EXERCISE DATA: Begin

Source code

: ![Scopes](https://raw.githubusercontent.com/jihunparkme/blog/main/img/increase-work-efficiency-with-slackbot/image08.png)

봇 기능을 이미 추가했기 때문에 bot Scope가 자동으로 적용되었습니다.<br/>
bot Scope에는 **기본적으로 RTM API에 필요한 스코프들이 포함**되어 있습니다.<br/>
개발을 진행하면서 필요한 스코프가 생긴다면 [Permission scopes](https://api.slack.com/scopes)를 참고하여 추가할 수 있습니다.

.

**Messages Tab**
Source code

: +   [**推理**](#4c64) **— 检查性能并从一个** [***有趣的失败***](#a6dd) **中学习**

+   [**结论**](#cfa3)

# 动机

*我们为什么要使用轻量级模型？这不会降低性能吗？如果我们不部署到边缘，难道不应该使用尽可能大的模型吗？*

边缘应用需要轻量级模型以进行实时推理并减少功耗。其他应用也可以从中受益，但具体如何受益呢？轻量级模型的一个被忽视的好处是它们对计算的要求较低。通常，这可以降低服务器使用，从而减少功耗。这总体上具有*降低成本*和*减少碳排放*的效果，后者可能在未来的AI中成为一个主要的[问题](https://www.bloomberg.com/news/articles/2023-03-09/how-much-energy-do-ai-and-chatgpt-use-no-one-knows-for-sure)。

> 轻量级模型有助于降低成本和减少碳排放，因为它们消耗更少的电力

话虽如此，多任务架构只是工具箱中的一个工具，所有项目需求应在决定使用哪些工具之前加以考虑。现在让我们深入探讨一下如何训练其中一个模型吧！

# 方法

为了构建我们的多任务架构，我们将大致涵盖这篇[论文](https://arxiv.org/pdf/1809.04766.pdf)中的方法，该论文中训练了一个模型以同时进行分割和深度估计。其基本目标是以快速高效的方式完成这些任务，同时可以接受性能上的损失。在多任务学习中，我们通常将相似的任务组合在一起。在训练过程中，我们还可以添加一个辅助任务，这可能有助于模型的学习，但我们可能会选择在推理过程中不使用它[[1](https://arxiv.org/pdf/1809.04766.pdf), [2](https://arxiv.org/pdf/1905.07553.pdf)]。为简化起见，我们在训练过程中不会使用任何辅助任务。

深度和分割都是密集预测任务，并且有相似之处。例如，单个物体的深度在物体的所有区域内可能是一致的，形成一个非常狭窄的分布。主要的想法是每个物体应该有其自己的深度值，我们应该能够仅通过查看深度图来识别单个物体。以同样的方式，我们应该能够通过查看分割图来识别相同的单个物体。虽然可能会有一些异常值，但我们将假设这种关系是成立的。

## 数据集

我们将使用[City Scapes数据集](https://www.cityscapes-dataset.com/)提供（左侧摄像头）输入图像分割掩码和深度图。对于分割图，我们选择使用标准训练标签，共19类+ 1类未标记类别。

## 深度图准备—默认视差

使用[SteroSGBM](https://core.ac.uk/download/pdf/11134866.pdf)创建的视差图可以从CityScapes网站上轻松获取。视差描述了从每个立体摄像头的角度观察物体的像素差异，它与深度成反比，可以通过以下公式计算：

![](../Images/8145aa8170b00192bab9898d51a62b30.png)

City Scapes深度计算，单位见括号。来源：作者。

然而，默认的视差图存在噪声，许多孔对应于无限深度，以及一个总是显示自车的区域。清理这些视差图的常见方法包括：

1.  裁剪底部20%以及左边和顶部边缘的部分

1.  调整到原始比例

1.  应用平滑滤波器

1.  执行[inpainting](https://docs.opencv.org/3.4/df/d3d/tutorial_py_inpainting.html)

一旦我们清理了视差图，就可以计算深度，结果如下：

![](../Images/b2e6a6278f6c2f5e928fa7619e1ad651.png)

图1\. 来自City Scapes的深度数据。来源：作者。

EXERCISE DATA: End

_YOUR INSTRUCTIONS_
Where a line of the records contains the word "Images", copy that line.

_OUTPUT FOR THIS TASK_
![](../Images/8145aa8170b00192bab9898d51a62b30.png)
![](../Images/b2e6a6278f6c2f5e928fa7619e1ad651.png)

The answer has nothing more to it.